# [What needs to be done]
Return the following data exactly, with all pictures left out.
[Records for this task — start]
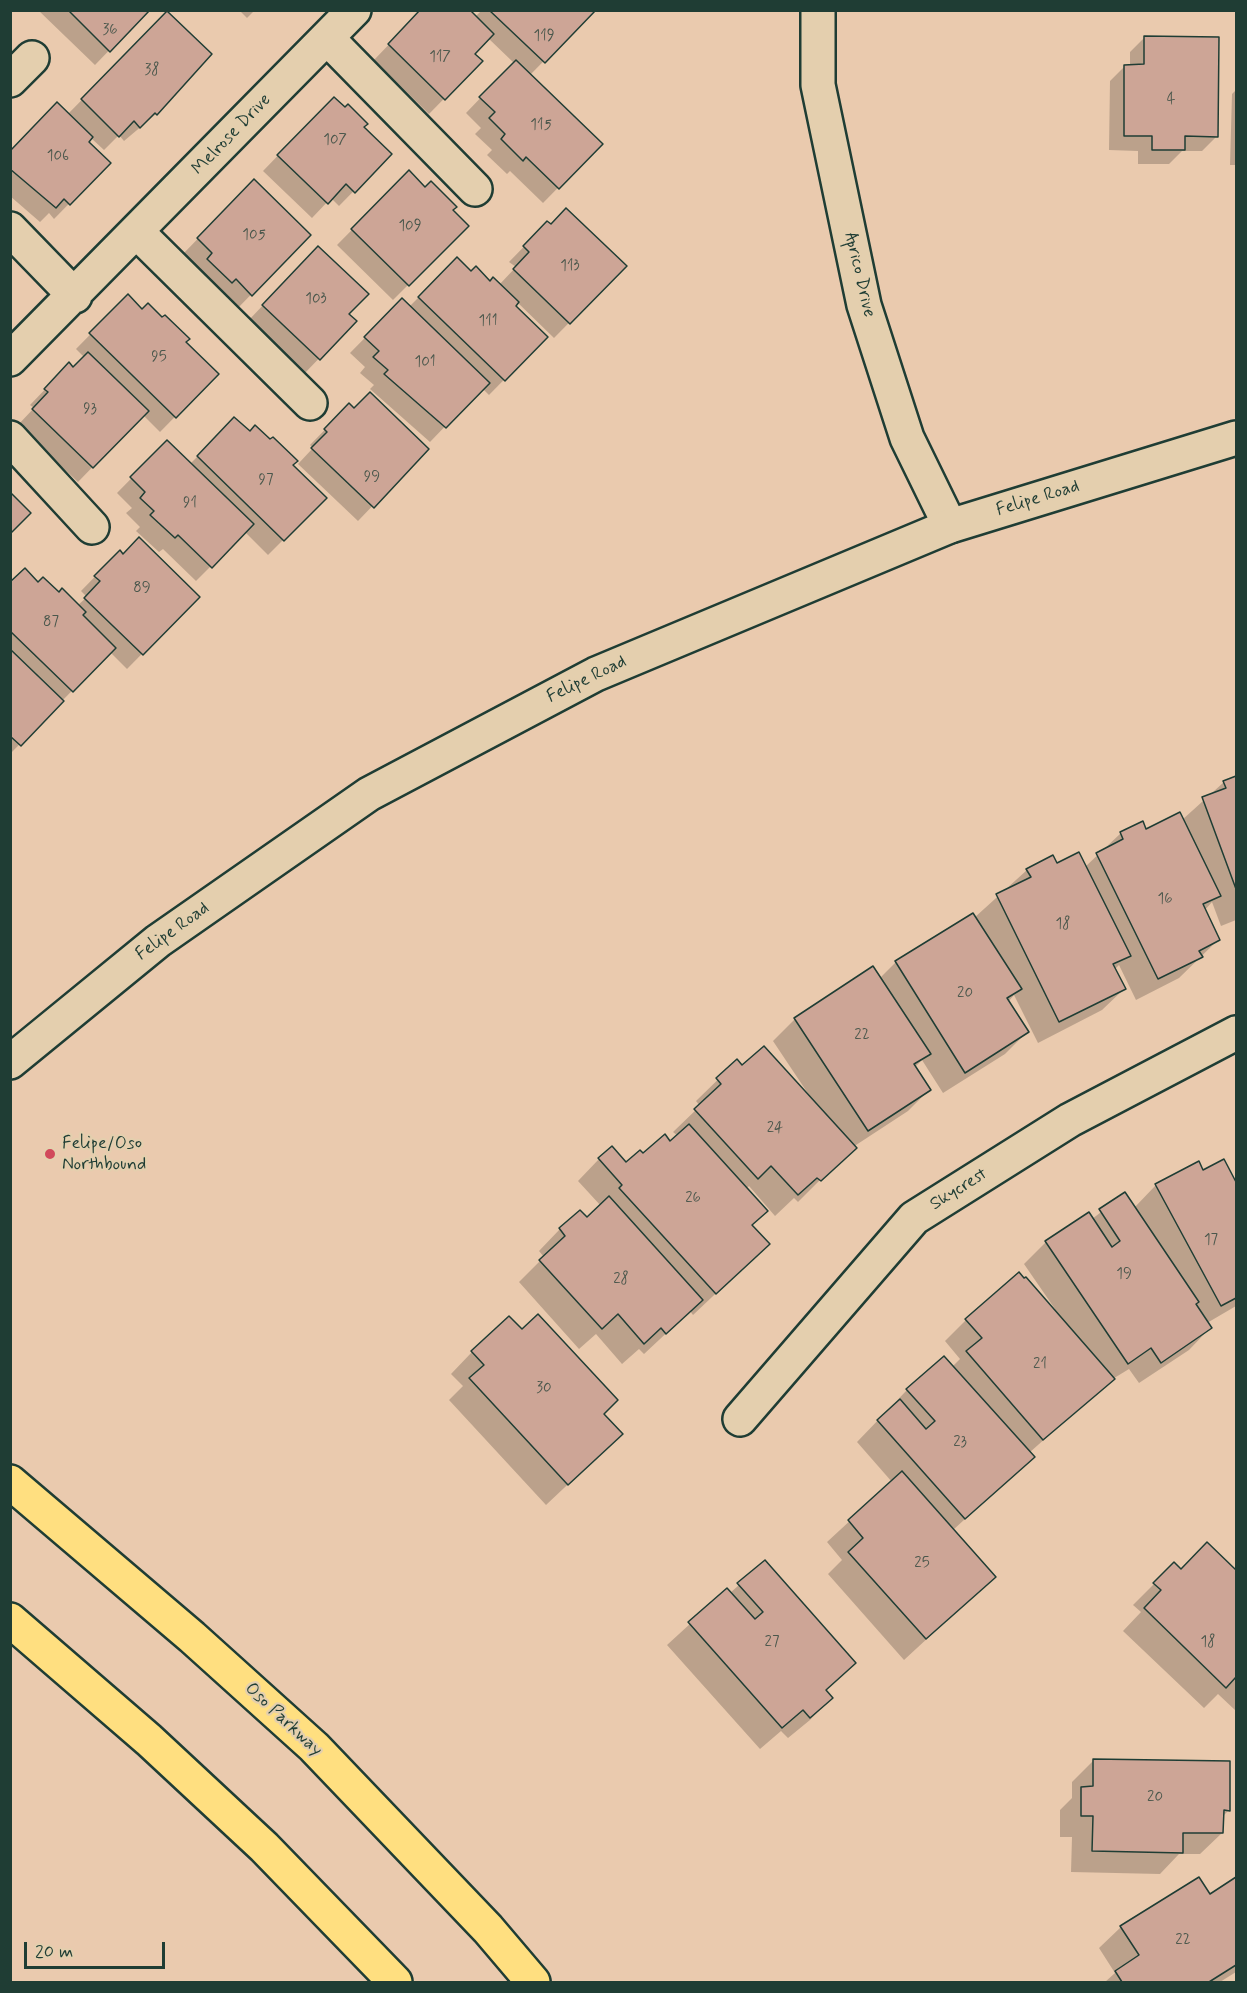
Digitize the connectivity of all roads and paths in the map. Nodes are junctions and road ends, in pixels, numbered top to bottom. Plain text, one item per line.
1 (354, 10) edge
2 (818, 10) edge
3 (327, 38) junction
4 (475, 189) dead end
5 (10, 229) edge
6 (137, 232) junction
7 (75, 296) junction
8 (10, 359) edge
9 (310, 403) dead end
10 (10, 438) edge
11 (1236, 438) edge
12 (950, 526) junction
13 (92, 527) dead end
14 (1236, 1033) edge
15 (10, 1062) edge
16 (740, 1419) dead end
17 (10, 1482) edge
18 (10, 1620) edge
19 (396, 1983) edge
20 (533, 1983) edge

1 - 3 street, Melrose Drive
2 - 12 street, Aprico Drive
3 - 4 street
3 - 6 street, Melrose Drive
5 - 7 street
6 - 7 street, Melrose Drive
6 - 9 street
7 - 8 street, Melrose Drive
10 - 13 street
11 - 12 street, Felipe Road
12 - 15 street, Felipe Road
14 - 16 street, Skycrest
17 - 20 main road, Oso Parkway
18 - 19 main road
[Records for this task — finish]
# [Task solution]
Digitize the connectivity of all roads and paths in the map. Nodes are junctions and road ends, in pixels, numbered top to bottom. Plain text, one item per line.
1 (354, 10) edge
2 (818, 10) edge
3 (327, 38) junction
4 (475, 189) dead end
5 (10, 229) edge
6 (137, 232) junction
7 (75, 296) junction
8 (10, 359) edge
9 (310, 403) dead end
10 (10, 438) edge
11 (1236, 438) edge
12 (950, 526) junction
13 (92, 527) dead end
14 (1236, 1033) edge
15 (10, 1062) edge
16 (740, 1419) dead end
17 (10, 1482) edge
18 (10, 1620) edge
19 (396, 1983) edge
20 (533, 1983) edge

1 - 3 street, Melrose Drive
2 - 12 street, Aprico Drive
3 - 4 street
3 - 6 street, Melrose Drive
5 - 7 street
6 - 7 street, Melrose Drive
6 - 9 street
7 - 8 street, Melrose Drive
10 - 13 street
11 - 12 street, Felipe Road
12 - 15 street, Felipe Road
14 - 16 street, Skycrest
17 - 20 main road, Oso Parkway
18 - 19 main road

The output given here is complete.